Me propuso que hiciera una breve descripción de cada uno de los dos jefes que figuraban en la estampa que me mostró. Le contesté:

—Grande era el jefe de la Agrupación Guerrillera de Levante y Aragón. Un hombre de acción, pequeño, vestido de guayabera. Un leal militante del Partido de los Fusilados. Organizaba y mandaba los asaltos económicos, los sabotajes a los trenes y autobuses de viajeros. El auténtico comandante. Silencioso y escurridizo. Decía que el que no lucha muere y que la cuestión no es solo entender la vida, sino cambiarla. Pensaba que el poder estaba en la punta de las bayonetas. Grande aseguraba que el pueblo puede vencer a un ejército regular, que la trinchera está en las montañas y que hay que crear primero un foco para que luego pueda estallar la insurrección.

—¿Bazoka? —siguió preguntando.

—Un revolucionario profesional.
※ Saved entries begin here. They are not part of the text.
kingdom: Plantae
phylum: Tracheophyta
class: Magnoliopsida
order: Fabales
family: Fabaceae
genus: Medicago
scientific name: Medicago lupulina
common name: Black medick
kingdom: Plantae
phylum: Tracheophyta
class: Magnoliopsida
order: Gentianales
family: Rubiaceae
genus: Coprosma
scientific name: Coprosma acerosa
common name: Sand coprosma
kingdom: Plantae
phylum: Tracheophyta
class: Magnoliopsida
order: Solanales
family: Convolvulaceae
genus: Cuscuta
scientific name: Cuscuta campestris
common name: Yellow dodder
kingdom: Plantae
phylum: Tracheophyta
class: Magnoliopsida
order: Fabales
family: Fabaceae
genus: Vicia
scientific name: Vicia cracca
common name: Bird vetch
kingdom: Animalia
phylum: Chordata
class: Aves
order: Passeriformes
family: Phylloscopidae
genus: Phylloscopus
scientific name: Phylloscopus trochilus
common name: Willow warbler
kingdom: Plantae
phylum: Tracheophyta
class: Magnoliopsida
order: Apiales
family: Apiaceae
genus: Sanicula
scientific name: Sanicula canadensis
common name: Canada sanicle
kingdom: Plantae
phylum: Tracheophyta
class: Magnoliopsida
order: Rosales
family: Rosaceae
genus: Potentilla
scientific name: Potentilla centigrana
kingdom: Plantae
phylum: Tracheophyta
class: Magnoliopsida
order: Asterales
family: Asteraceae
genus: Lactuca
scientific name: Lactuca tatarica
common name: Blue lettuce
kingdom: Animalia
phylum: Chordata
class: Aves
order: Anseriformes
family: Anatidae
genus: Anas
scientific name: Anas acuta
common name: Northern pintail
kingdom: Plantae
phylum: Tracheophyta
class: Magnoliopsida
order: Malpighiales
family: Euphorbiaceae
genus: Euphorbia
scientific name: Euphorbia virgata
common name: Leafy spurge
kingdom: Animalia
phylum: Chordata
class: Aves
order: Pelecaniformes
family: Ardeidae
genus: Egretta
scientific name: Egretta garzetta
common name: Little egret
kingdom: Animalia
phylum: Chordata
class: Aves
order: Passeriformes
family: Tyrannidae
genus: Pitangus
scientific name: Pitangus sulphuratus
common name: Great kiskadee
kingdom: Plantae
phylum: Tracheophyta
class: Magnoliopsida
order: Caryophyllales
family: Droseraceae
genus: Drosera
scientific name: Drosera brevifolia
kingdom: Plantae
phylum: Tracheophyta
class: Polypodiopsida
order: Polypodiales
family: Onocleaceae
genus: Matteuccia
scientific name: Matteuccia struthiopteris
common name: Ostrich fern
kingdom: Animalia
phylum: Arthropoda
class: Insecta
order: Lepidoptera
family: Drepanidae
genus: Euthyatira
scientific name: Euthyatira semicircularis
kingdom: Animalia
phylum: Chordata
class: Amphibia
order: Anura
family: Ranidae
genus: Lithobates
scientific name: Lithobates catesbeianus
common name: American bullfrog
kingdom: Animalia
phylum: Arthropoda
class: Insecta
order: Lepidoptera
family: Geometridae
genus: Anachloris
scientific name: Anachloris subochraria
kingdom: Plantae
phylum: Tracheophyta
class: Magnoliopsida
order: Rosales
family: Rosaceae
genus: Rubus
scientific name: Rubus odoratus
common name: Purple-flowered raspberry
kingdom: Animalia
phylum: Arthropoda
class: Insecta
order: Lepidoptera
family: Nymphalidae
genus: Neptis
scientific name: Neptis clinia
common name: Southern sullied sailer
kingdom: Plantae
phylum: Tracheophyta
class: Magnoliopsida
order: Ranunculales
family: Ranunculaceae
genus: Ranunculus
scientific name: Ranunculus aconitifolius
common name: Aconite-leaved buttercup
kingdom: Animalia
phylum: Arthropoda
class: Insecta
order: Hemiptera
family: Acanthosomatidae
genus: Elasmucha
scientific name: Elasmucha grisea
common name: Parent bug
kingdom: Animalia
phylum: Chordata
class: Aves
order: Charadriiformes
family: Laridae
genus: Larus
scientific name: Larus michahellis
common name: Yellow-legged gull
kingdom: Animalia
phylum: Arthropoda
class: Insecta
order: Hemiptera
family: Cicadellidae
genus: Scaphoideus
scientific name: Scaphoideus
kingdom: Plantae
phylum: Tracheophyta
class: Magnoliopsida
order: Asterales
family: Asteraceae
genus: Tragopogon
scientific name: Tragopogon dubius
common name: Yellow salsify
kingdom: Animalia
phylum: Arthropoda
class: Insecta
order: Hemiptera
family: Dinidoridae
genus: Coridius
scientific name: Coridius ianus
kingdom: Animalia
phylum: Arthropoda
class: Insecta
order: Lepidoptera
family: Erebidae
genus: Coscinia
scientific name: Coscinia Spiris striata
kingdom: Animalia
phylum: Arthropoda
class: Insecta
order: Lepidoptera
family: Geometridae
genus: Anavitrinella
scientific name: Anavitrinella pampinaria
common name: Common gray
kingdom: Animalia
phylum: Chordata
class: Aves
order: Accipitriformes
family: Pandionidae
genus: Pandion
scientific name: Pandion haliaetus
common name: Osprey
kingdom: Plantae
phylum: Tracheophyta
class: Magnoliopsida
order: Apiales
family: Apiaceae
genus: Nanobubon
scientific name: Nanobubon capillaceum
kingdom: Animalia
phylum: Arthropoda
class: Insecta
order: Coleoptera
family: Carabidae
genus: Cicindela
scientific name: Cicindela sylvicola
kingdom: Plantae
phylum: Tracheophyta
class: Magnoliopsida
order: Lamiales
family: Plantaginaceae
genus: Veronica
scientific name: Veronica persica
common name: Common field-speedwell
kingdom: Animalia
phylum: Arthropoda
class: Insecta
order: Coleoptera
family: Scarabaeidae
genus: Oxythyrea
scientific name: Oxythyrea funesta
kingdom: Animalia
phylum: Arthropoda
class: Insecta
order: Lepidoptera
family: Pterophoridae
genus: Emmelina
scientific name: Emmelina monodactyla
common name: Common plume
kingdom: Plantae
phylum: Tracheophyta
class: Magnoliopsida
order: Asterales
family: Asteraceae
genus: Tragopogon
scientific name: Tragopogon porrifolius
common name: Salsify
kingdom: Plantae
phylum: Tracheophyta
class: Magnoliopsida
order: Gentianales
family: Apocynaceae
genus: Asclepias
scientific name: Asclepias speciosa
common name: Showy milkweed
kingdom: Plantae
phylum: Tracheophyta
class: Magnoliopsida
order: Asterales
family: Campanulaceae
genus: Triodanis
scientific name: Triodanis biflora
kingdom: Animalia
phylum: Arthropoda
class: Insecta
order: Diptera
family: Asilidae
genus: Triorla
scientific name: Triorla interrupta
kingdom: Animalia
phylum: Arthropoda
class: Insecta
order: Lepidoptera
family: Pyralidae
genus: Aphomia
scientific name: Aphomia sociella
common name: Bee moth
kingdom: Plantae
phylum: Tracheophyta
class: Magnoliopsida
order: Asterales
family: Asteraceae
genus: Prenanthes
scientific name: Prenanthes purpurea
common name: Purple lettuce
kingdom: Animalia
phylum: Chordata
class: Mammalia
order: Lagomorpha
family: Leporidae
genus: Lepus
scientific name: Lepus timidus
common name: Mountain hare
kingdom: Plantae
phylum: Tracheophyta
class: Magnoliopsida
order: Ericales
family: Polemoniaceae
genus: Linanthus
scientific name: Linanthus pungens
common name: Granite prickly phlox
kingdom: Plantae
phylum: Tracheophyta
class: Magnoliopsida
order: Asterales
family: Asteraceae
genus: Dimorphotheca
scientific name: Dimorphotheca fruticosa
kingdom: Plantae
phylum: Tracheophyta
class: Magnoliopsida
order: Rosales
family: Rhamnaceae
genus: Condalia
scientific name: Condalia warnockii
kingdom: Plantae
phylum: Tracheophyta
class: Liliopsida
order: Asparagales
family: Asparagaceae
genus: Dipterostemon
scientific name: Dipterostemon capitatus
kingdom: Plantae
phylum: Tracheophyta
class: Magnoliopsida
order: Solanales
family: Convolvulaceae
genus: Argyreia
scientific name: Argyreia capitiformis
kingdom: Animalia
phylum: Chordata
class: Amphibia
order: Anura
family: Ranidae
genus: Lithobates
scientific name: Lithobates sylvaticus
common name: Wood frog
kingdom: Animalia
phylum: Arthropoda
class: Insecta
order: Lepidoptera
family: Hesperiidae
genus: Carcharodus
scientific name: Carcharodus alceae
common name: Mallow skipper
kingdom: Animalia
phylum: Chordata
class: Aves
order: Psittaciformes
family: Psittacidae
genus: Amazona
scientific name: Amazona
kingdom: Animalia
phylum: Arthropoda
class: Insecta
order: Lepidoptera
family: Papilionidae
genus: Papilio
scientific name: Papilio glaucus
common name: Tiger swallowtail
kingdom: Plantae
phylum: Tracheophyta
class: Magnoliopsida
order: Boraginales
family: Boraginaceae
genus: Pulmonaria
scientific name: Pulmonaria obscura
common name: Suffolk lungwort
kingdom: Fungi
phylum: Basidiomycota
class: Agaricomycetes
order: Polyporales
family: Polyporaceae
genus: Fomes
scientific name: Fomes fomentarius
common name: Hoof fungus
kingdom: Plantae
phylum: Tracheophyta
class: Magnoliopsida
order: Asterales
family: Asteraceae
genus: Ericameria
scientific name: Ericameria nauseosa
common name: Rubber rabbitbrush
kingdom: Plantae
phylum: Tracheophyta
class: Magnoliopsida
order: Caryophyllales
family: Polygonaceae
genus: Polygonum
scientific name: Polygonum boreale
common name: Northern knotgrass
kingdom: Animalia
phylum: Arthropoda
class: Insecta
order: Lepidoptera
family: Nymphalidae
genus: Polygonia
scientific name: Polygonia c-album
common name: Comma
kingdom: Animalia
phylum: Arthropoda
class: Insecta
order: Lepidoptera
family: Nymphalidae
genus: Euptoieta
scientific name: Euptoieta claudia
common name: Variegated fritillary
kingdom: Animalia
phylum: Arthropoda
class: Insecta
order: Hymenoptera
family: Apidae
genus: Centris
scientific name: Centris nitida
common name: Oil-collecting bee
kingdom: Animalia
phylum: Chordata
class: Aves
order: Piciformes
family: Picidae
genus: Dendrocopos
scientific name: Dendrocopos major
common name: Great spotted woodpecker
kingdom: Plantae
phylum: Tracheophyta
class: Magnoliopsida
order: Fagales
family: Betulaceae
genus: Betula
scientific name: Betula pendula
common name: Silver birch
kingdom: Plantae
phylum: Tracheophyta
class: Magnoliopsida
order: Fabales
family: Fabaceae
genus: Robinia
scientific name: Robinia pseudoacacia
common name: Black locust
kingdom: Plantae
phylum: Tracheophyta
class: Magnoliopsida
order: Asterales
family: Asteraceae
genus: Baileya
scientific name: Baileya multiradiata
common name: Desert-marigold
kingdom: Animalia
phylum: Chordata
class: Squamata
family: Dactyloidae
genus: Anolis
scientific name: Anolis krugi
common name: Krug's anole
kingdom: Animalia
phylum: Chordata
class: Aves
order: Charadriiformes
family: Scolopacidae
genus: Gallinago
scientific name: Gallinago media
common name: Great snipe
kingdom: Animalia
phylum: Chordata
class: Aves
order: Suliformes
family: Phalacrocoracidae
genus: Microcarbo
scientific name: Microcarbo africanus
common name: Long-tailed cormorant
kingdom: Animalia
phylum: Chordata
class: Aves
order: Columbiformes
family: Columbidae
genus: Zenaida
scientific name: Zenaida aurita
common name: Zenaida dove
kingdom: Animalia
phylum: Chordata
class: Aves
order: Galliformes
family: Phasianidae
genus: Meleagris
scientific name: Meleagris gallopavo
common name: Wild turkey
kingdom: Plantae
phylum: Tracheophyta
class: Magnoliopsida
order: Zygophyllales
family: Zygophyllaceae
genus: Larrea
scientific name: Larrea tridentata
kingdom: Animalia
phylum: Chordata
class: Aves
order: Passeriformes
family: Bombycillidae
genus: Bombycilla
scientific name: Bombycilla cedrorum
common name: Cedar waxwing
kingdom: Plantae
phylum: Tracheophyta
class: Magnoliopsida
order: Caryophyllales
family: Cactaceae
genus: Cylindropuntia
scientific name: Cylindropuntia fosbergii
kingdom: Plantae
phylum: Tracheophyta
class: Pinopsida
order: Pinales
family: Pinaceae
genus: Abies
Un tanquista. Empezó a dar tiros el día 18 de julio y ya nunca dejó de disparar.

—¿Gafitas?

—Un misterio. Tengo que hacer el viaje para entenderlo.

—¿Por qué a algunos de los componentes de las partidas se les llamaba cangrejos? —Esteban preguntaba demasiado.

—Se referían a los socialistas; decían que siempre van hacia atrás.

—¿Y los anarcos?

—Los que llegaron a la sierra diciéndonos que anarquía significaba sociedad sin autoridad. Traían en el morral las palabras más alegres. Decían que no hay noche sin día, ni libertad sin anarquía. Vencían con las palabras cuando proclamaban que el Estado es un inmenso cementerio que solo puede sostenerse por el crimen.

—¿Qué piensa tantos años después de todo aquello?

—Que los peones se devoraban mientras unos hombres, desde muy lejos, dirigían una conspiración que no iba a ninguna parte. Querían conquistar el poder con la fuerza y el lenguaje de los fusiles. Era una conjura con coartada ideológica, con la aureola de la clandestinidad, con la esperanza de encontrar en las aldeas gente que los apoyara.